• [The request]
Quote every line of the material below word for word, leaving out the pictures.

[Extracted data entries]
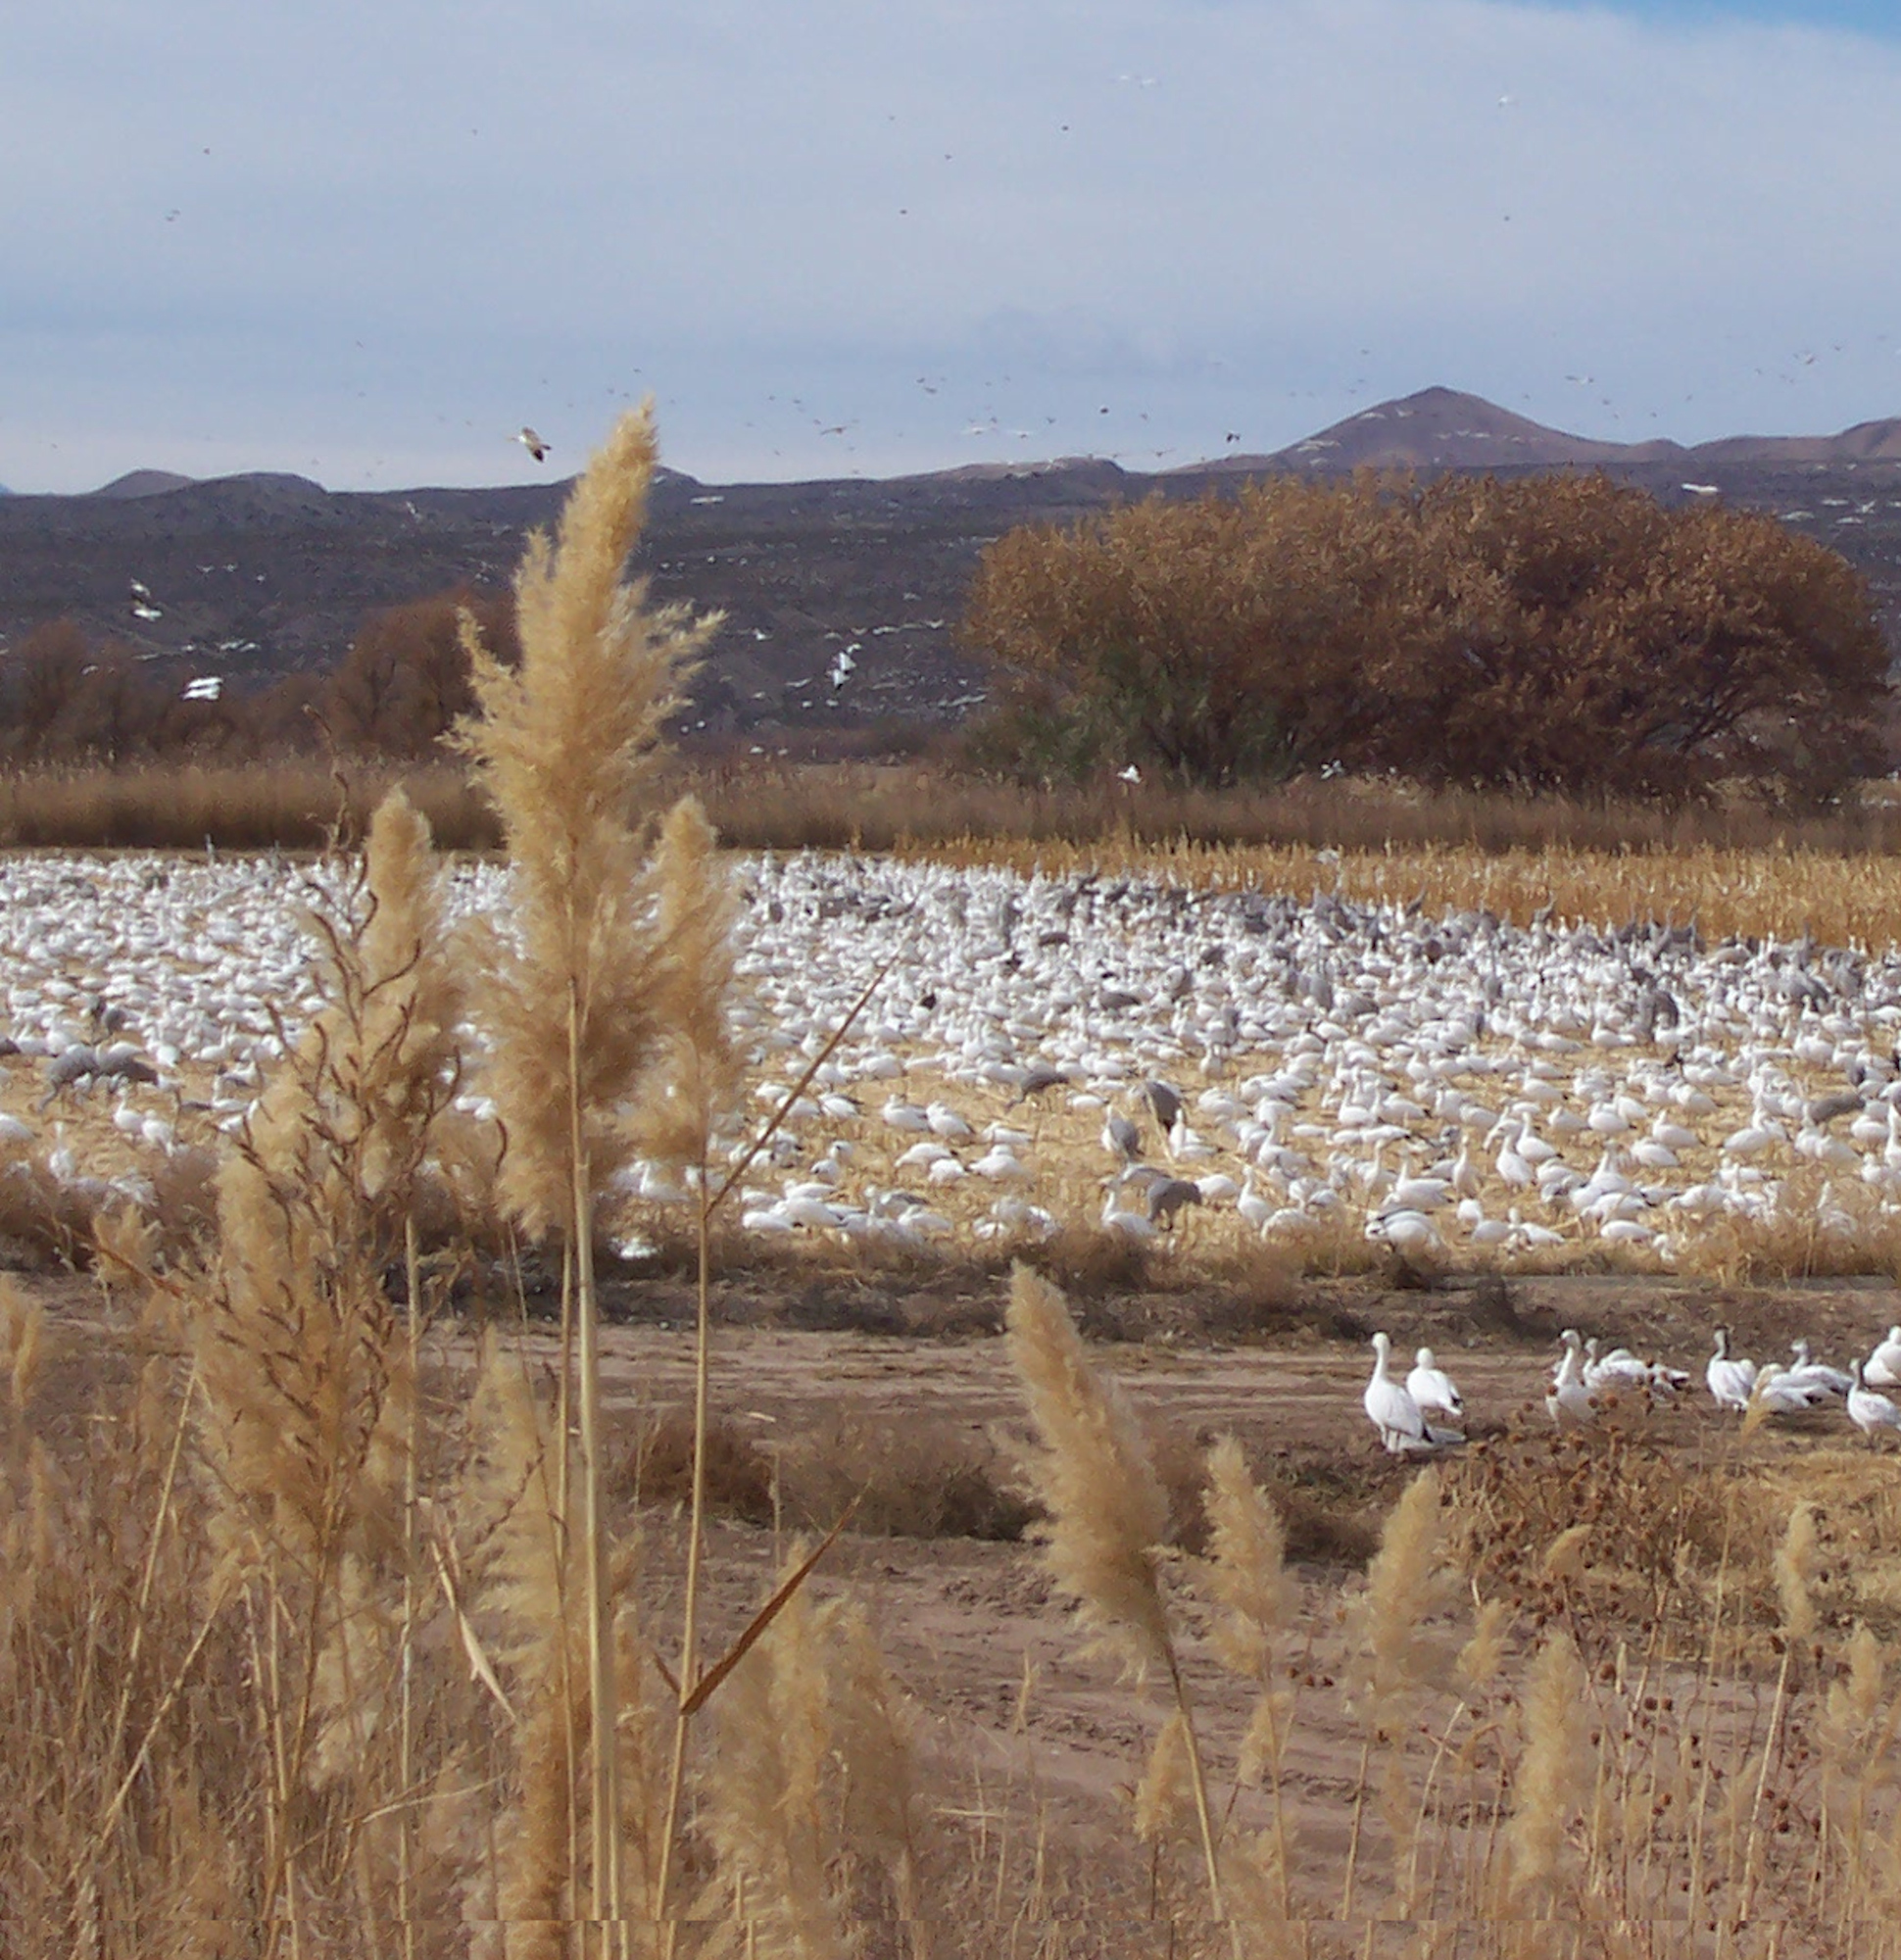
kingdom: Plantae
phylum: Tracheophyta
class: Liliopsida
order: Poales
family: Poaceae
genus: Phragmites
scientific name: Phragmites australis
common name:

• [Correct answer]
kingdom: Plantae
phylum: Tracheophyta
class: Liliopsida
order: Poales
family: Poaceae
genus: Phragmites
scientific name: Phragmites australis
common name:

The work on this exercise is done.